If I ban the agent in robots.txt, there is no guarantee that the agent will follow the rules, is there? That is, I cannot force exclusion that way, but maybe in .htaccess?
Also, another "strange" agent, the web logs as follows:
22.214.171.124 - - [08/Mar/2004:22:06:57 -0500] "GET /robots.txt HTTP/1.0" 200 54 "-" "http://www.almaden.ibm.com/cs/crawler [c01]"
126.96.36.199 - - [08/Mar/2004:22:07:04 -0500] "GET /index.html HTTP/1.0" 404 - "-" "http://www.almaden.ibm.com/cs/crawler [c01]"
188.8.131.52 - - [08/Mar/2004:22:07:15 -0500] "GET /_cmdlogin?login=guest&version=enterprise HTTP/1.0" 404 - "-" "http://www.almaden.ibm.com/cs/crawler [c01]"
184.108.40.206 - - [08/Mar/2004:22:07:26 -0500] "GET /se/ HTTP/1.0" 404 - "-" "http://www.almaden.ibm.com/cs/crawler [c01]"

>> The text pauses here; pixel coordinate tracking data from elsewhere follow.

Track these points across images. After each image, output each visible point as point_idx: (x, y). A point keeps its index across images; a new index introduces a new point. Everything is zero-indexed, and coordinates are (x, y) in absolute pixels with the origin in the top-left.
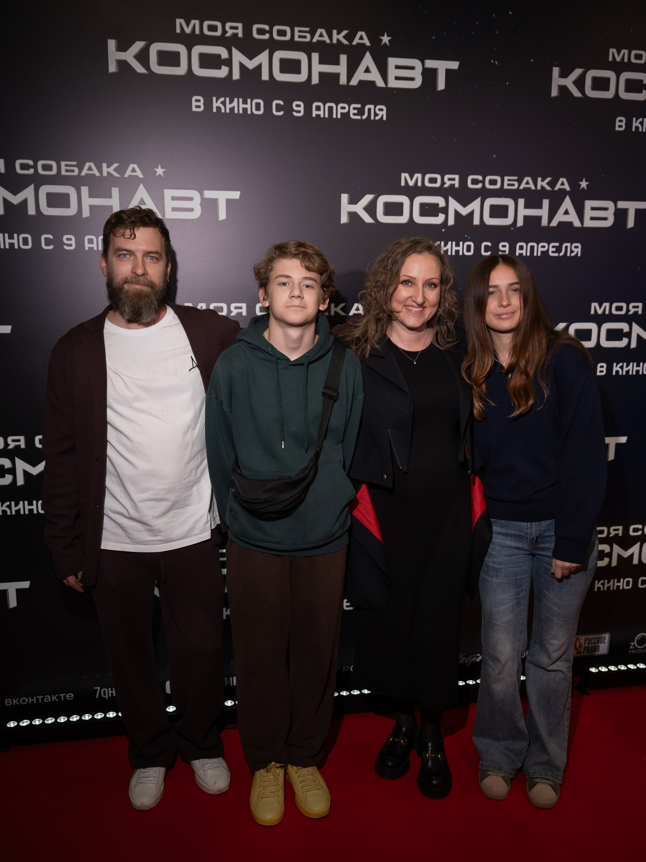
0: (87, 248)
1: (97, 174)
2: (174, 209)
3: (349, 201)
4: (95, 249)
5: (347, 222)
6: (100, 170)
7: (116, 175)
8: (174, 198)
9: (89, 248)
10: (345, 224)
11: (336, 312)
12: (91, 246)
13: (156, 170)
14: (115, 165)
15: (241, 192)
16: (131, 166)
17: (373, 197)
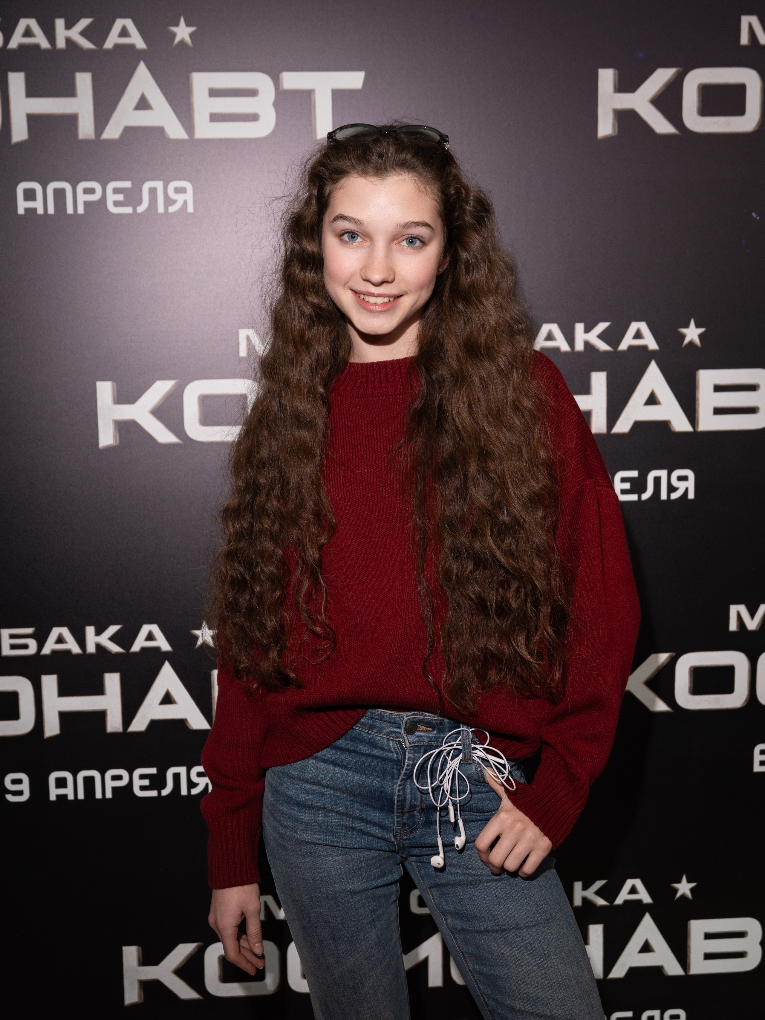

I did do some searching on this site, and it appears the above IP/site was indicated as something that should be banned. I can use .htaccess to ban IP addresses, but it would make more sense to ban the agent's I do not approve of, wouldn't it?
I can put an array of banned agents in a PHP file also, that is always executed from every page, but that may place a bit more load on the server, and possibly affect response time, I don't know.
Is there a "definitive" list of user agents that are banned please?
[edited by: DaveAtIFG at 4:12 am (utc) on Mar. 16, 2004]
[edit reason] Removed URL [/edit]
Btw, aren't we allowed to post URL's that are not 'webmasterworld' ones?I wish you hadn't asked that! :) We're going way off topic and the answer isn't simple but...
Unfortunately there are no "hard and fast rules" that apply every time... except "Don't post URLs" and that's unrealistic. It basically comes down to a judgment call for each case.